In this tutorial, we will train state of the art EfficientNet convolutional neural network, to classify images, using a custom dataset and custom classifications. To run this tutorial on your own custom dataset, you need to only change one line of code for your dataset import.

EfficientNet, a state of the art convolutional neural network, used here for classification

Today, we will train EfficientNet using a Keras framework in Google Colab. We train our classifier to recognize rock, paper, scissors hand gestures - but the tutorial is written generally so you can use this approach to classify your images into any classification type, given the right supervision in your dataset.

Resources in this tutorial:

The Custom Classification Task

Given an image, we are seeking to identify the image as belonging to one class in a series of potential class labels. Our model will form features from the image, pass these features through a deep neural network, and output a series of probabilities corresponding to the likelihood that the image belongs to each of those classes. We can assume that the highest probability that is output corresponds with the models prediction.

In our tutorial we will be training a model to classify rock, paper, scissors hand gestures in the popular game.

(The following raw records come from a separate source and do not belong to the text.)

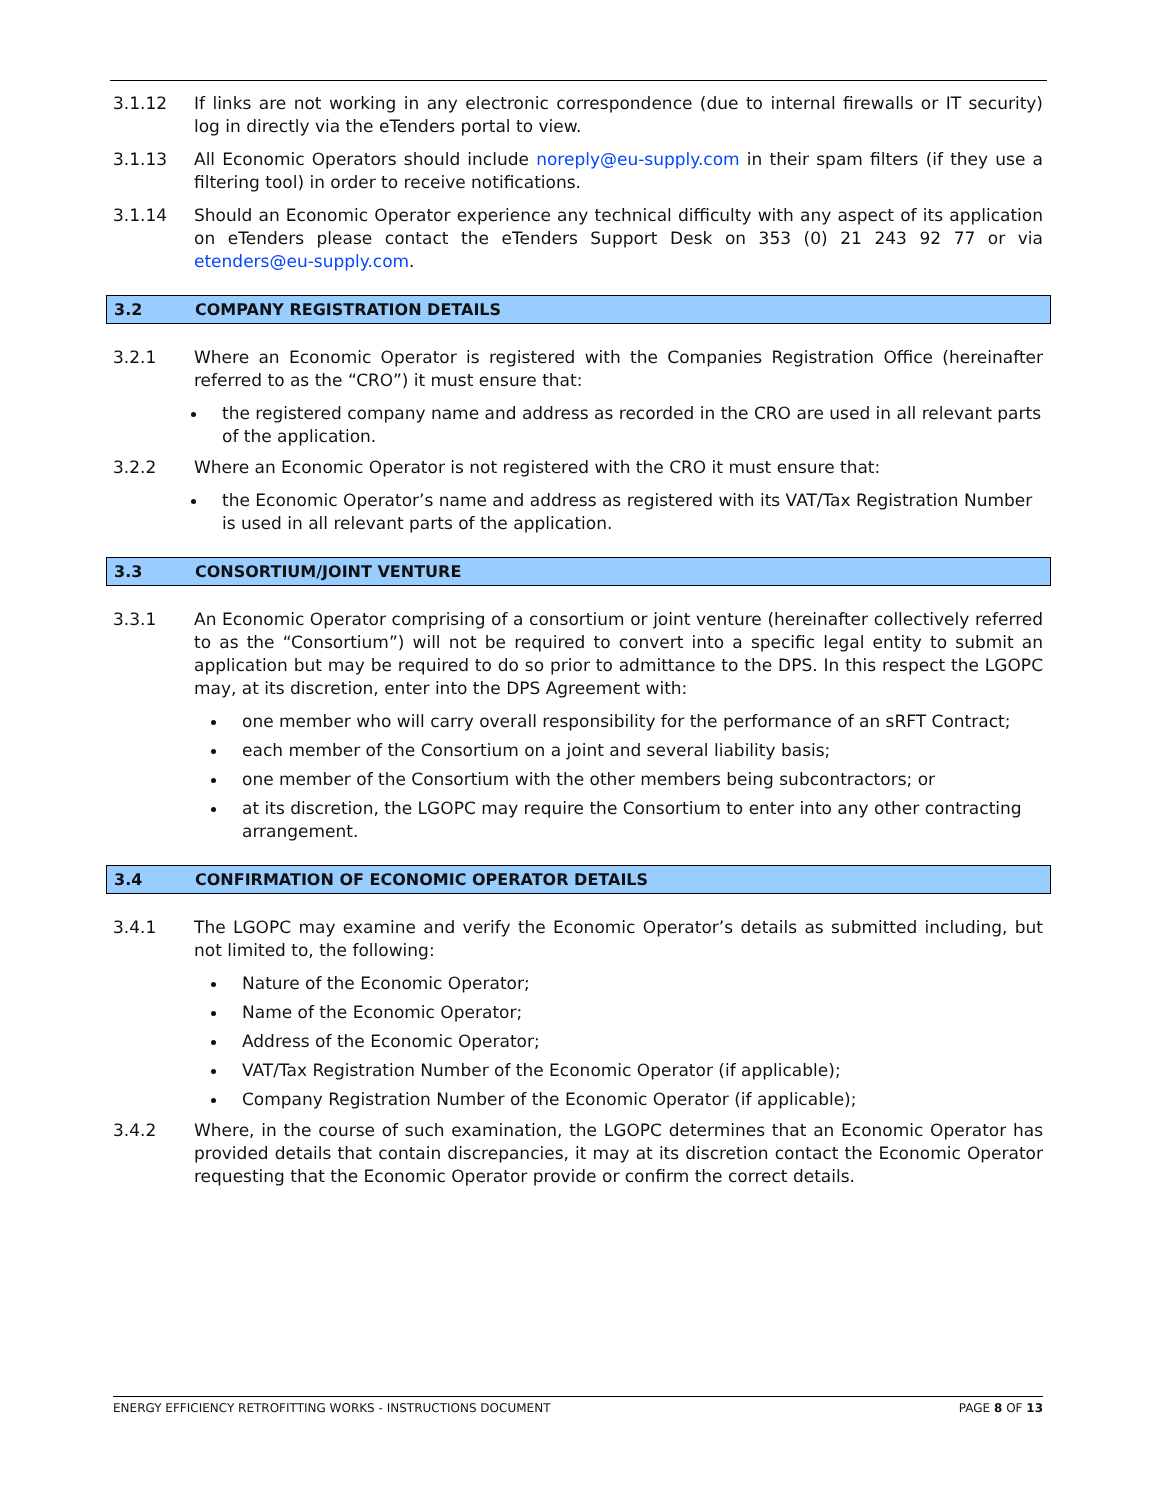3.1.12 If links are not working in any electronic correspondence (due to internal firewalls or IT security) log in directly via the eTenders portal to view.
3.1.13 All Economic Operators should include noreply@eu-supply.com in their spam filters (if they use a filtering tool) in order to receive notifications.
3.1.14 Should an Economic Operator experience any technical difficulty with any aspect of its application on eTenders please contact the eTenders Support Desk on 353 (0) 21 243 92 77 or via etenders@eu-supply.com.
3.2 COMPANY REGISTRATION DETAILS
3.2.1 Where an Economic Operator is registered with the Companies Registration Office (hereinafter referred to as the “CRO”) it must ensure that:
the registered company name and address as recorded in the CRO are used in all relevant parts of the application.
3.2.2 Where an Economic Operator is not registered with the CRO it must ensure that:
the Economic Operator’s name and address as registered with its VAT/Tax Registration Number is used in all relevant parts of the application.
3.3 CONSORTIUM/JOINT VENTURE
3.3.1 An Economic Operator comprising of a consortium or joint venture (hereinafter collectively referred to as the “Consortium”) will not be required to convert into a specific legal entity to submit an application but may be required to do so prior to admittance to the DPS. In this respect the LGOPC may, at its discretion, enter into the DPS Agreement with:
one member who will carry overall responsibility for the performance of an sRFT Contract;
each member of the Consortium on a joint and several liability basis;
one member of the Consortium with the other members being subcontractors; or
at its discretion, the LGOPC may require the Consortium to enter into any other contracting arrangement.
3.4 CONFIRMATION OF ECONOMIC OPERATOR DETAILS
3.4.1 The LGOPC may examine and verify the Economic Operator’s details as submitted including, but not limited to, the following:
Nature of the Economic Operator;
Name of the Economic Operator;
Address of the Economic Operator;
VAT/Tax Registration Number of the Economic Operator (if applicable);
Company Registration Number of the Economic Operator (if applicable);
3.4.2 Where, in the course of such examination, the LGOPC determines that an Economic Operator has provided details that contain discrepancies, it may at its discretion contact the Economic Operator requesting that the Economic Operator provide or confirm the correct details.
ENERGY EFFICIENCY RETROFITTING WORKS - INSTRUCTIONS DOCUMENT PAGE 8 OF 13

Rock, paper, scissors classification dataset

Why Use EfficientNet for Classification

Research

EfficientNet is a state of the art convolutional neural network, released open source by Google Brain. The primary contribution in EfficientNet was to thoroughly test how to efficiently scale the size of convolutional neural networks. For example, one could make a ConvNet larger based on width of layers, depth of layers, the image input resolution, or a combination of all of those levers.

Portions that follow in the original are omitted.